Ratna mengatakan, roti-roti buatannya memang mempertahankan resep kue asal Belanda, tanpa pengawet, pengempuk, dan bahan kimia lainnya.
Roti yang dibuatnya mengandung, tepung, mentega, ragi, dan gula, sehingga memberikan tekstur yang padat.

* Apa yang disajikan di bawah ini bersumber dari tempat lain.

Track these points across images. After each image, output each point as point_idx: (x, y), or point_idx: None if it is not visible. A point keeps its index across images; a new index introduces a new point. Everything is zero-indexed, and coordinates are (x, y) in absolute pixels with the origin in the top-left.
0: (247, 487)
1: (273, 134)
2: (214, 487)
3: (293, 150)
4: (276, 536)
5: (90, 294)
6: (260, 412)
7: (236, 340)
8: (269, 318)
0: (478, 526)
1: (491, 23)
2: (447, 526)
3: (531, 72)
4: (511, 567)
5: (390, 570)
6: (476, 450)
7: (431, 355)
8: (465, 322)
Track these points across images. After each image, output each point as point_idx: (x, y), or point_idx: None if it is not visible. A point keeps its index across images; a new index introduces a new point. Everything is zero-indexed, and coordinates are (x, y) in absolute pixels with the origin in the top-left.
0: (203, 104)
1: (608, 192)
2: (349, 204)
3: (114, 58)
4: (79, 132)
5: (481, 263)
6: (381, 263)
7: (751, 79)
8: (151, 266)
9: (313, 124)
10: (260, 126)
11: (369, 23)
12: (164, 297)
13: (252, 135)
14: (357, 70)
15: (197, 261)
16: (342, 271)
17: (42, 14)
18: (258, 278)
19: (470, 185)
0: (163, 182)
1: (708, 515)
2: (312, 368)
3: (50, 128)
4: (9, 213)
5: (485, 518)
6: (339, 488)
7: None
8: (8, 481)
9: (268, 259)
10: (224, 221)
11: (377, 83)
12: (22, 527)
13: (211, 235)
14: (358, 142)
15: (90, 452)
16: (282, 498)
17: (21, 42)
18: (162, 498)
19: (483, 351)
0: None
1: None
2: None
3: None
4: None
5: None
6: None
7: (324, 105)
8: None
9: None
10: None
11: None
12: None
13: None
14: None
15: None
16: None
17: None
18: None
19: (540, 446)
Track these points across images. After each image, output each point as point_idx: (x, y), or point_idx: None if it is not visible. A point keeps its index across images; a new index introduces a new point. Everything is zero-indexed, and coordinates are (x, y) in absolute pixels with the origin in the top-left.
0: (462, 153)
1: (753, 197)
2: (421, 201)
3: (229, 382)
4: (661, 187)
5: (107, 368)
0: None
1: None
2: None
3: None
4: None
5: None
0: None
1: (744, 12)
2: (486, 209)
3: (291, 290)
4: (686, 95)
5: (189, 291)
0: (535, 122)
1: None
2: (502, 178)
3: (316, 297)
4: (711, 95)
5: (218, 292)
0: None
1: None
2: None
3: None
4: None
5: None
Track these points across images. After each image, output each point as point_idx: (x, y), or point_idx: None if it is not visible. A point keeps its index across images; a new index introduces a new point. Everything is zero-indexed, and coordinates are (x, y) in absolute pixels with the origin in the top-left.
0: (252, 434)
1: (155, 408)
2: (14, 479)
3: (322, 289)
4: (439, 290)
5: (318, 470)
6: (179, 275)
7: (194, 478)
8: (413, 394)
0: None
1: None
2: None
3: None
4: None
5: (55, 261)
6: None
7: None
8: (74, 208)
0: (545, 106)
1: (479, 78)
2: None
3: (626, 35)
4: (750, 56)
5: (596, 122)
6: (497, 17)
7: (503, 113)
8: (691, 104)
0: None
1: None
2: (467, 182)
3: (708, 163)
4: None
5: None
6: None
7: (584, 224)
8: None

“Sehari bikin sedikit, hanya 5 kg dan habis. Kita buka jam 8, roti masih hangat itu baru mateng, dan kita tutup jam 5 sore. Roti yang dijual ada berbagai macam, mulai dari roti tawar, roti manis, coklat, keju, gambang, pisang-keju, pisang-coklat, kismis, dan roti ayam, kisaran harga Rp 5.000 sampai Rp 10.000,” ujar Ratna.
“Dulu itu banyak bikin, sekarang sedikit asal bisa habis,” lanjut dia.
Ratna bilang, untuk menjual roti sehari-seharinya dia menganggarkan modal belanja Rp 300.000. Jumlah tersebut ia belikan bahan-bahan roti berkualitas, mulai dari tepung, mentega, hingga toping roti, agar cita rasa produk buatannya tetap terjaga.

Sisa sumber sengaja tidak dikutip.